— TASK STATEMENT —
Reproduce everything from the line containing "What is the" down to the end of the listing below, omitting the pictures.

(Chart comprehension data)
━━━━━━━━━━━━━━━━

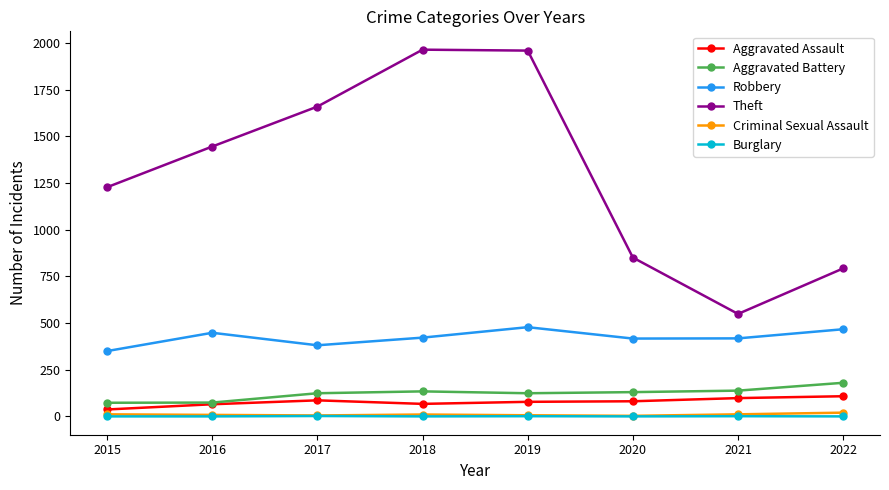

True or false: Burglary has more than 0 interior local peaks.

True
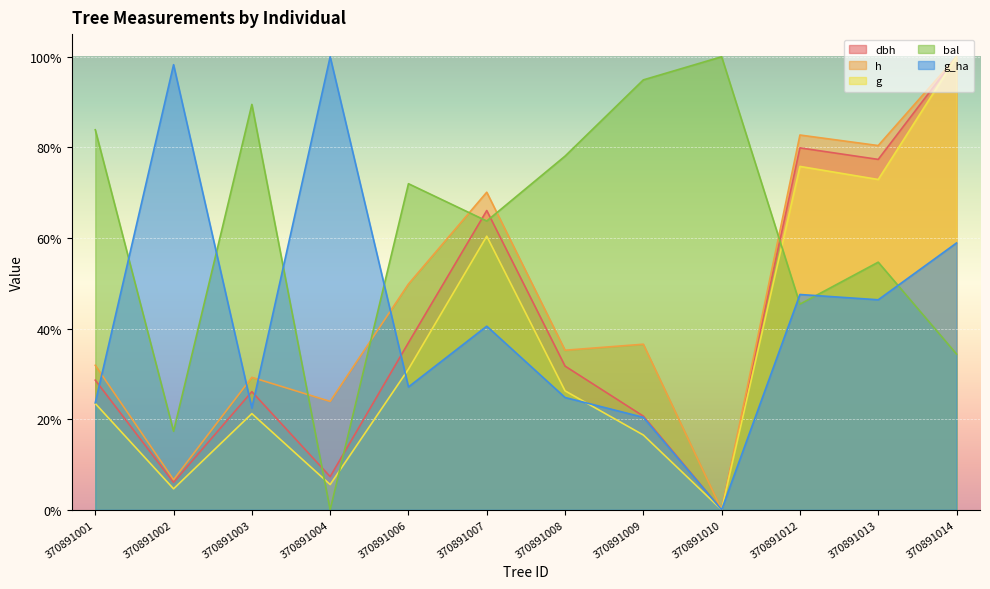

What is the total value across all series at 370891002?

132.9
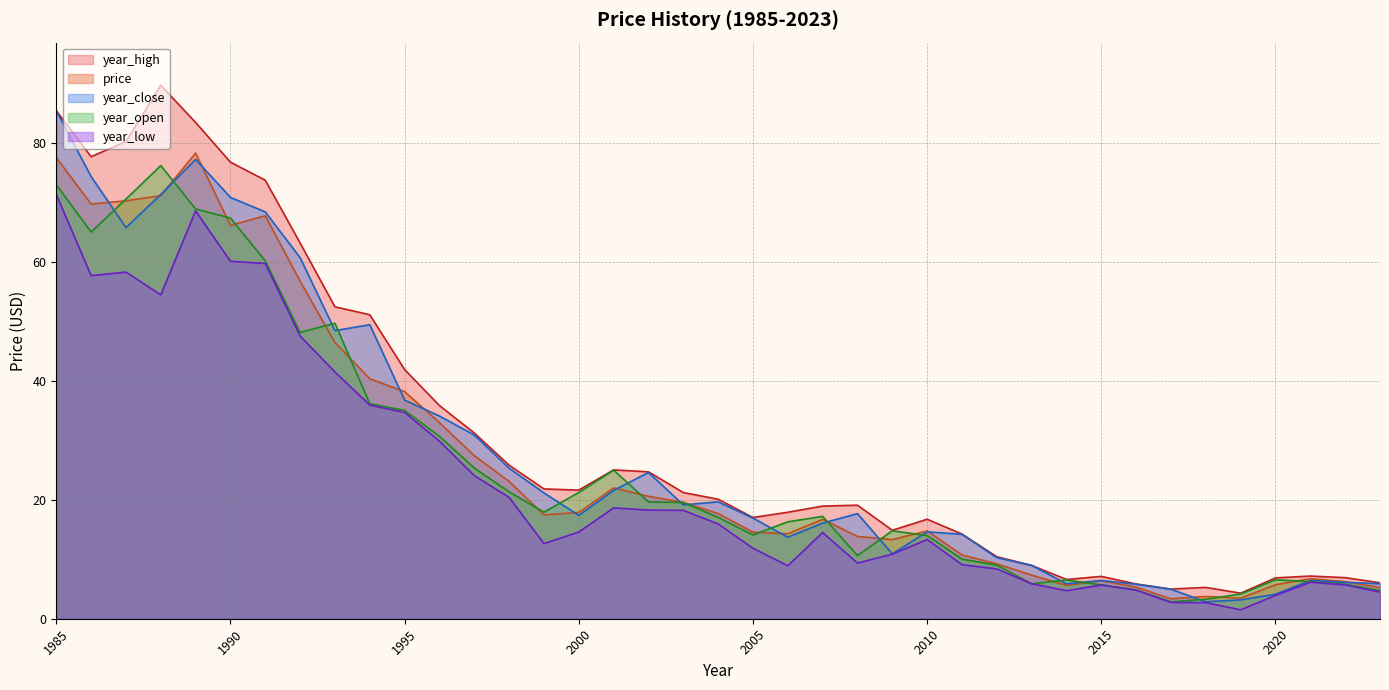

Between 1999 and 2000, which series saw the biggest shift?

year_close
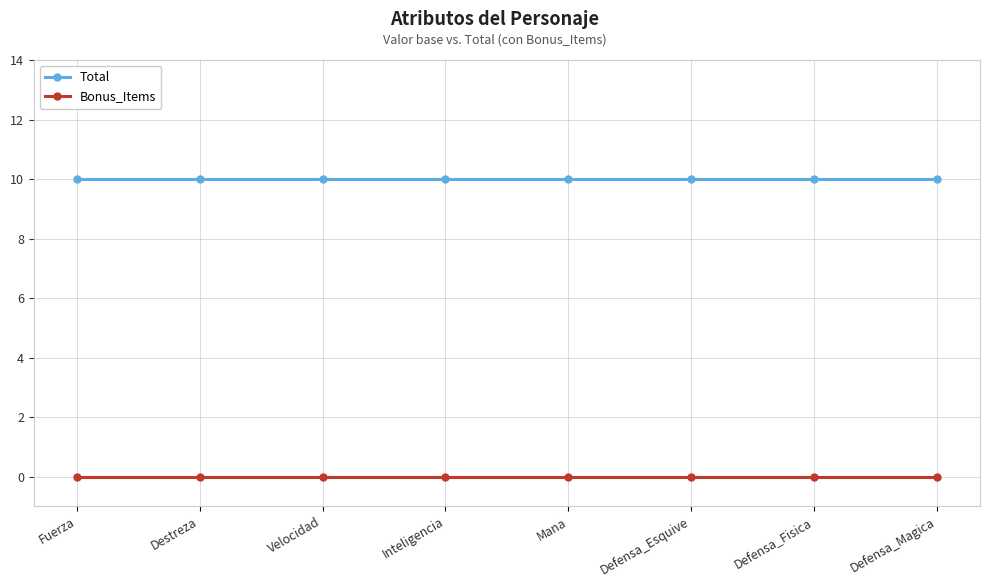

At Fuerza, list the series in order from smallest to largest.

Bonus_Items, Total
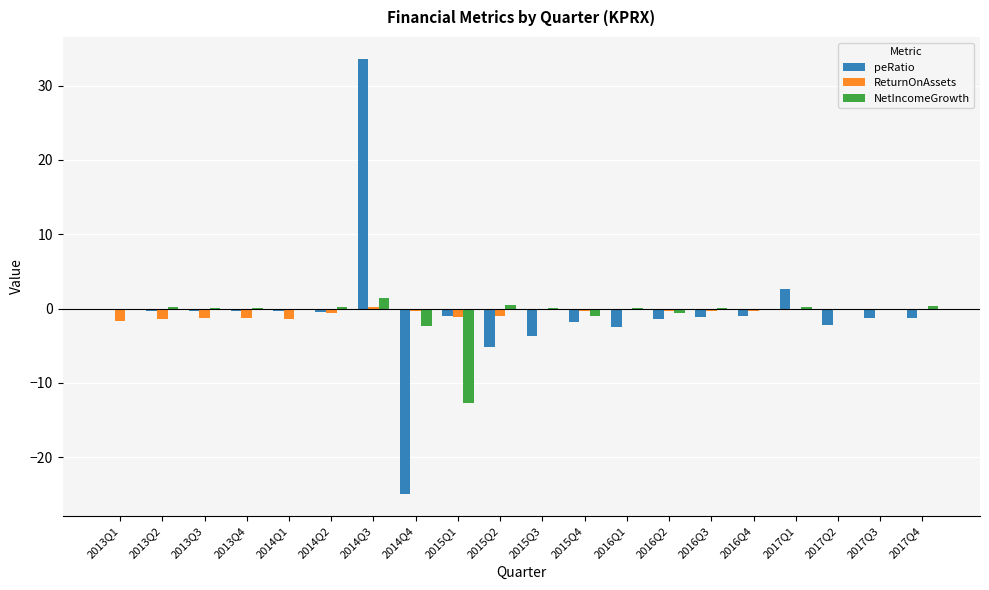

The peRatio series shows -1.2 at 2016Q3. True or false?

True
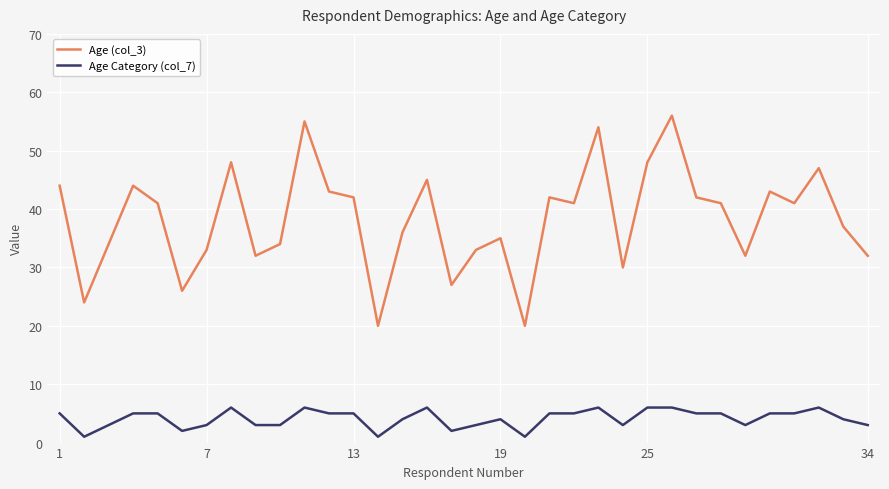

Which series has the widest spread of values?

Age (col_3)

━━━━━━━━━━━━━━━━

— ANSWER FOR THE TASK —
What is the total value across all series at 370891002?

132.9

Between 1999 and 2000, which series saw the biggest shift?

year_close

At Fuerza, list the series in order from smallest to largest.

Bonus_Items, Total

The peRatio series shows -1.2 at 2016Q3. True or false?

True

Which series has the widest spread of values?

Age (col_3)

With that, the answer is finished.